» **EXERCISES TO COMPLETE**:
1. According to the agent patterns article, why does AWS's managed knowledge base for Bedrock help teams building agents? Answer in one to three sentences.
2. Can you rewrite the paragraph of the agent patterns article that begins "Adobe embeds agentic AI workflows" as a short bulleted list that keeps its main facts?
3. Reproduce the part of the agent patterns article starting at "Adobe embeds agentic" and ending at "(Principle 09 & 08).".

--- SELECTED EXTRACT Enclosed Below ---

Agent Patterns: Managed RAG, ML-Intern, and Real-World Orchestration
Hugging Face releases ML-Intern, its open-source agent for the model-training loop. Hugging Face open-sources ML-Intern to automate the ML research-to-training loop across its ecosystem. Outcome engineers gain a ready-made agent pattern for orchestrating experiments, artifact management, and training lifecycle automation—useful when you need reproducible agent-driven research workflows (Principle 03 & 06).
AWS aims to take the pain out of RAG with Bedrock Managed Knowledge Base. AWS launches a managed knowledge base that syncs connectors and retrieval models for Bedrock. This lowers the lifting required to build reliable retrieval layers for agents, letting teams focus on context engineering and agent logic rather than plumbing (Principle 06 & 09).
Adobe embeds agentic AI workflows across Creative Cloud, shifting from media generation to production orchestration. Adobe ships a Creative Agent that coordinates multi-step production across Firefly, Photoshop, and Premiere while keeping humans as final decision-makers. It demonstrates a scalable app-level orchestrator pattern—what outcome engineers should mirror when forcing agent workflows to produce verifiable, hand-off-ready artifacts (Principle 09 & 08).

--- End of Enclosed SELECTED EXTRACT ---
--- INPUT DATA Enclosed Below ---

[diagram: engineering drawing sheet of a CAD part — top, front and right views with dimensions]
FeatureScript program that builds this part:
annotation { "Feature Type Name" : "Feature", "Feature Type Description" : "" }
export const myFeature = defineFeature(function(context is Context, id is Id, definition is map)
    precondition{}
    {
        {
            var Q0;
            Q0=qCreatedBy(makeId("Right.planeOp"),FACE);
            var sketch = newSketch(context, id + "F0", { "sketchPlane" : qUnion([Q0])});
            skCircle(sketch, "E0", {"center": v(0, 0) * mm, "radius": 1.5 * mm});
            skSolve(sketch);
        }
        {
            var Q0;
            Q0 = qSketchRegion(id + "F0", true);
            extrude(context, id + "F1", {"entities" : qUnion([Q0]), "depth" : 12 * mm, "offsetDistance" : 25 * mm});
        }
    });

--- End of Enclosed INPUT DATA ---

» **EXPECTED OUTPUTS**:
1. It lowers the lifting required to build reliable retrieval layers for agents. That lets teams focus on context engineering and agent logic rather than plumbing.

2.
- Adobe is embedding agentic AI workflows across Creative Cloud, moving from media generation to production orchestration.
- Its Creative Agent coordinates multi-step production across Firefly, Photoshop, and Premiere.
- Humans remain the final decision-makers.
- It shows a scalable app-level orchestrator pattern that outcome engineers should mirror to make agent workflows produce verifiable, hand-off-ready artifacts (Principle 09 & 08).

3.
Adobe embeds agentic AI workflows across Creative Cloud, shifting from media generation to production orchestration. Adobe ships a Creative Agent that coordinates multi-step production across Firefly, Photoshop, and Premiere while keeping humans as final decision-makers. It demonstrates a scalable app-level orchestrator pattern—what outcome engineers should mirror when forcing agent workflows to produce verifiable, hand-off-ready artifacts (Principle 09 & 08).